Ya sé que el título es una obviedad, pero cuando aterrizo en Anchorage, después de 28 horas de aviones, aeropuertos e incomodidades, es lo primero que se me ocurre. Sí, señor, Alaska pilla lejos, muy lejos, y yo aún diría más, todavía pilla más lejos en invierno, cuando la luz escasea, abunda la nieve y el frío arrecia.
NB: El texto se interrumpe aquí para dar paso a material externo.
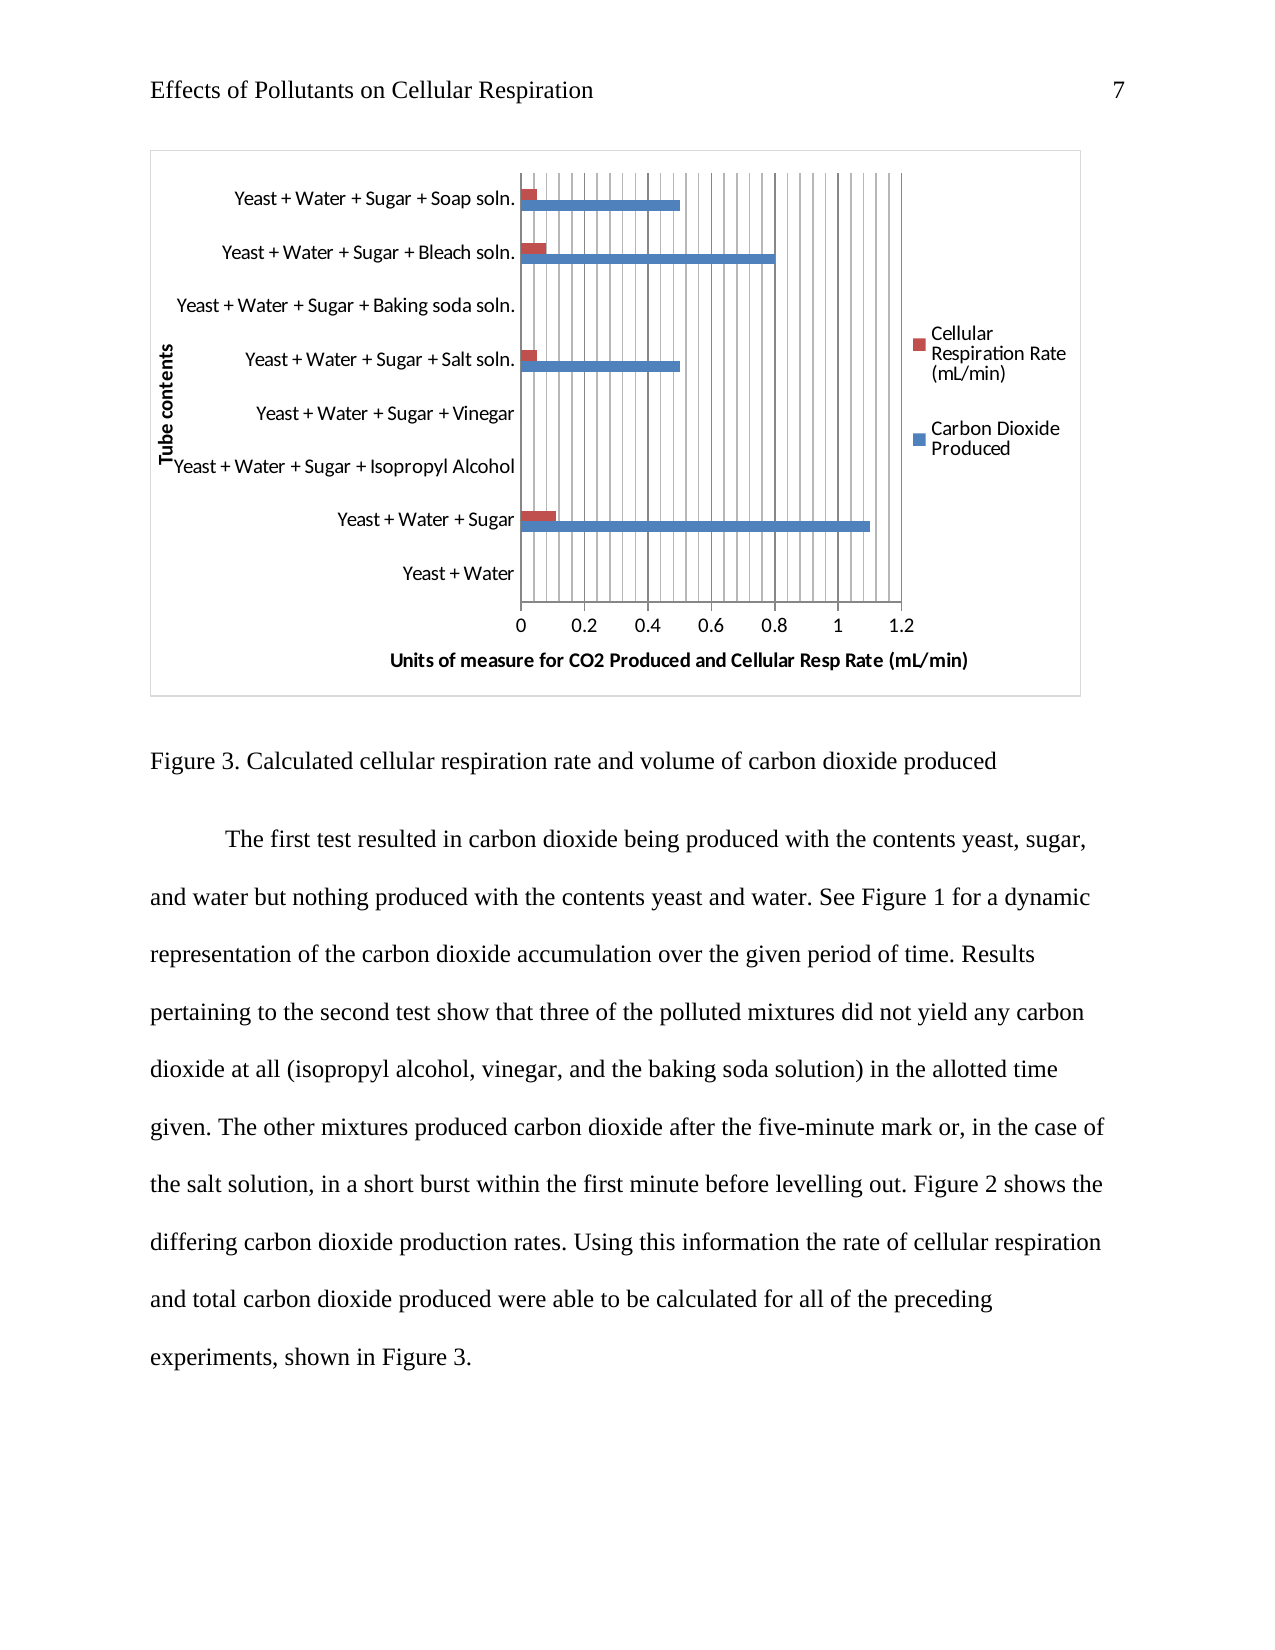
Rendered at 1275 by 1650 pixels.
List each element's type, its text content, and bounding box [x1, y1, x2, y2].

text The first test resulted in carbon dioxide being produced with the contents yeast, sugar, and water but nothing produced with the contents yeast and water. See Figure 1 for a dynamic representation of the carbon dioxide accumulation over the given period of time. Results pertaining to the second test show that three of the polluted mixtures did not yield any carbon dioxide at all (isopropyl alcohol, vinegar, and the baking soda solution) in the allotted time given. The other mixtures produced carbon dioxide after the five-minute mark or, in the case of the salt solution, in a short burst within the first minute before levelling out. Figure 2 shows the differing carbon dioxide production rates. Using this information the rate of cellular respiration and total carbon dioxide produced were able to be calculated for all of the preceding experiments, shown in Figure 3. [150, 824, 1125, 1370]
text Figure 3. Calculated cellular respiration rate and volume of carbon dioxide produced [150, 746, 1125, 774]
La sensacion de lugar límite crece. El camino es largo, pero te regala imágenes maravillosas. Uno de los vuelos me ha llevado de Franfkurt a Seattle, pasando por Groenlandia, y nunca olvidaré el paisaje nevado del oeste de Canadá, con una sucesión de montañas que se diría infinita.
Al ver este paisaje he pensado en el Gran Norte helado, en los osos polares, en los buscadores de oro, en los libros de Jack London... Y es que Alaska es territorio de aventura, como si tuviera el copyright registrado. Espero que no me defraude, en especial en lo que concierne a las auroras boreales, un espectáculo único que es loque me trae hasta aquí. De momento, el aterrizaje en Seattle también tuvo sus alicientes, con un día de pocas nubes y el contraste entre los rascacielos de la gran ciudad norteamericana, un brazo del Pacífico y, al otro lado, los picos nevados de la Olympic Peninsula.
No está mal para empezar. Es la magia de los viajes, que por muchas horas y mucho cansancio que acumules siempre hay un momento que te hace pensar que valía la pena llegar hasta aquí. Y, a partir de ahora, ya en Alaska, las cosas sólo pueden ir a mejor. Por lo menos eso espero.